License and Service Agreement [Amendment No. 2] - TeleNav Inc. and AT&T Mobility LLC
CONFIDENTIAL TREATMENT
SECOND AMENDMENT
TO THE LICENSE AND SERVICE AGREEMENT
THIS SECOND AMENDMENT (Amendment #2), is made and entered into as of November 20, 2008 ("Amendment") by and between by and between Telenav, Inc., a Delaware limited liability company, having its principal place of business at 1130 Kifer Road, Sunnyvale, CA 94086 ("Licensor"), and AT&T Mobility LLC (formerly known as Cingular Wireless LLC, "Cingular"), a limited liability company under the laws of Delaware, having a place of business at 1055 Lenox Park Blvd., Atlanta, GA 30319 ( "AT&T") (collectively "the Parties") and amends the License Service Agreement entered between Licensor and AT&T effective March 19, 2008 (the "Master Agreement").
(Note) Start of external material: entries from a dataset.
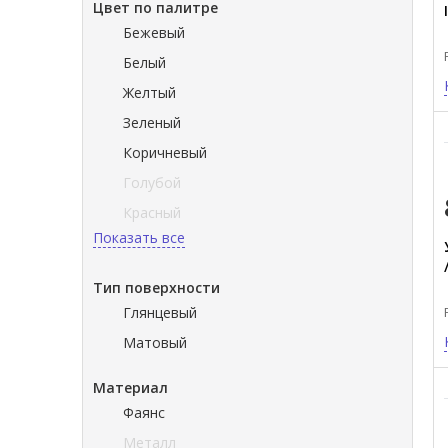
Цвет по палитре
Бежевый
Белый
Желтый
Зеленый
Коричневый
Голубой
Красный
Показать все
Тип поверхности
Глянцевый
Матовый
Материал
Фаянс
Металл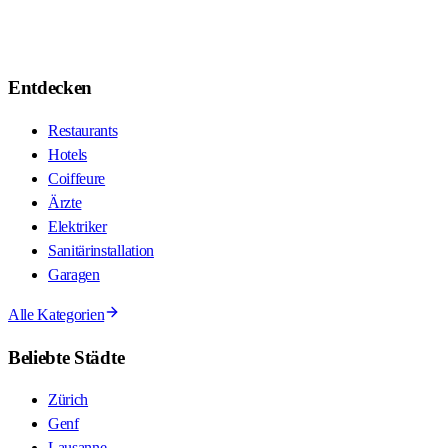
Entdecken
Restaurants
Hotels
Coiffeure
Ärzte
Elektriker
Sanitärinstallation
Garagen
Alle Kategorien
Beliebte Städte
Zürich
Genf
Lausanne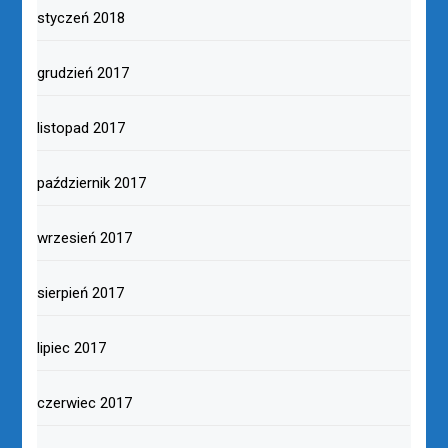
styczeń 2018
grudzień 2017
listopad 2017
październik 2017
wrzesień 2017
sierpień 2017
lipiec 2017
czerwiec 2017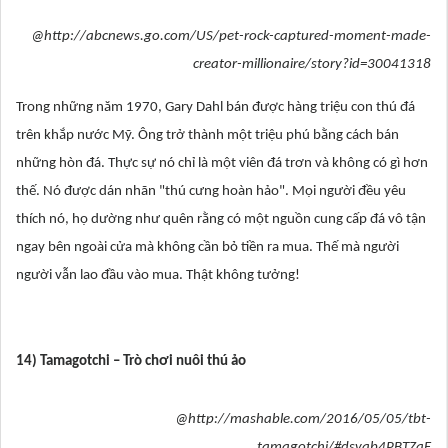
@http://abcnews.go.com/US/pet-rock-captured-moment-made-
creator-millionaire/story?id=30041318
Trong những năm 1970, Gary Dahl bán được hàng triệu con thú đá
trên khắp nước Mỹ. Ông trở thành một triệu phú bằng cách bán
những hòn đá. Thực sự nó chỉ là một viên đá trơn và không có gì hơn
thế. Nó được dán nhãn "thú cưng hoàn hảo". Mọi người đều yêu
thích nó, họ dường như quên rằng có một nguồn cung cấp đá vô tận
ngay bên ngoài cửa mà không cần bỏ tiền ra mua. Thế mà người
người vẫn lao đầu vào mua. Thật không tưởng!
14) Tamagotchi – Trò chơi nuôi thú ảo
@http://mashable.com/2016/05/05/tbt-
tamagotchi/#dsvab4PBTZqF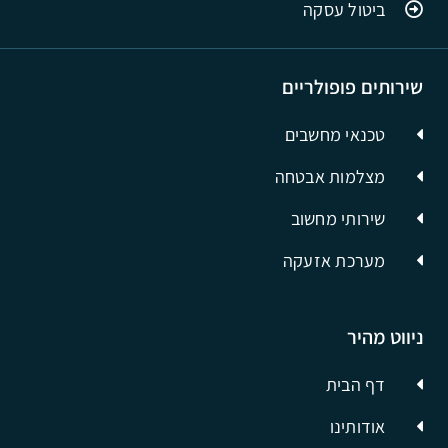
ביטול עסקה
שירותים פופולריים
טכנאי מחשבים
מצלמות אבטחה
שירותי מחשוב
מערכת אזעקה
ניווט מהיר
דף הבית
אודותינו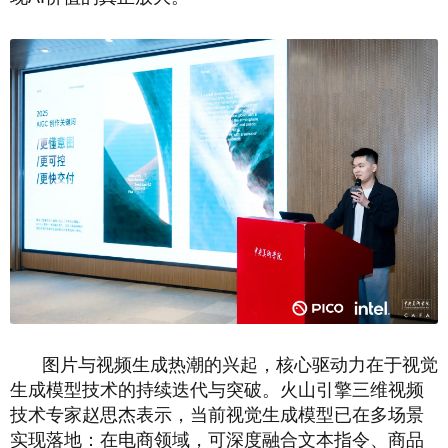
图片与视频生成热潮的兴起，核心驱动力在于视觉
生成模型技术的持续迭代与突破。火山引擎三维视频
技术专家赵思杰表示，当前视觉生成模型已在多场景
实现落地：在电商领域，可深度融合文本指令、商品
For the purposes of this Amendment, all capitalized terms used herein and not otherwise defined shall have the meaning set forth in the Master Agreement.
RECITALS
WHEREAS, the Parties entered into and executed the Master Agreement, and;
WHEREAS, the Parties desire to amend the Master Agreement, as set forth herein;
NOW, THEREFORE, in consideration of the mutual covenants hereinafter set forth and other good and valuable consideration, the receipt and sufficiency of which is hereby acknowledged, the Parties hereby amend the Master Agreement as follows:
1. Section 5.5 of the Master Agreement is hereby deleted in its entirety and replaced with the following:
5.5 Advertising. Subject to the following provisions, Advertisements are permitted on the Information Services. [*****] shall determine the type, amount, location and format of Advertisements that may be delivered through the Information Services ("Advertising Inventory"). For each type of Advertisement that [*****] has approved, [*****] third-party advertising network shall provide sales and serving of the Advertising Inventory. If [*****] third party advertising network is unable to provide ad sales and ad serving functionality for a given type of approved Advertisement, then [*****] shall be permitted to provide such sales and serving functionality for the Advertising Inventory associated with that specific type of Advertisement subject to the restrictions in [*****]. "Advertisements" means any links, pointers, sponsorships, buttons, banners, graphics, images, listings, or any other placements or promotions or similar services to the extent used for advertising or referral sales, but specifically includes Mobile Search Ads. "Mobile Search Ad" means sponsored advertising search results. "AT&T Inventory" means Advertisements provided by AT&T or by a third-party advertising network acting on behalf of AT&T.
2. Mobile Search Ads. AT&T retains the right to [*****] Mobile Search Ads in the future at its sole discretion, upon [*****] day written notice to Licensor.
IN WITNESS WHEREOF, AT&T and Company, intending to be bound by all of the terms and conditions, have caused this Amendment to be duly executed by their respective duly authorized representatives as of the date set forth above. This Amendment will not be fully executed and binding on the parties unless and until authorized signatures of both parties are affixed hereto.
AT&T MOBILITY LLC | Telenav, Inc. | |||||||
on behalf of itself and its Affiliates | ||||||||
/s/ Mark Collins | /s/ Douglas S. Miller | |||||||
(Signature) | (Signature) | |||||||
Printed Name: Mark Collins | Printed Name: Douglas S. Miller | |||||||
Title: | Vice President, Consumer Data Products | Title: | CFO |
[*****] Certain portions denoted with an asterisk have been omitted and filed separately with the Securities and Exchange Commission. Confidential treatment has been requested with respect to the omitted portions.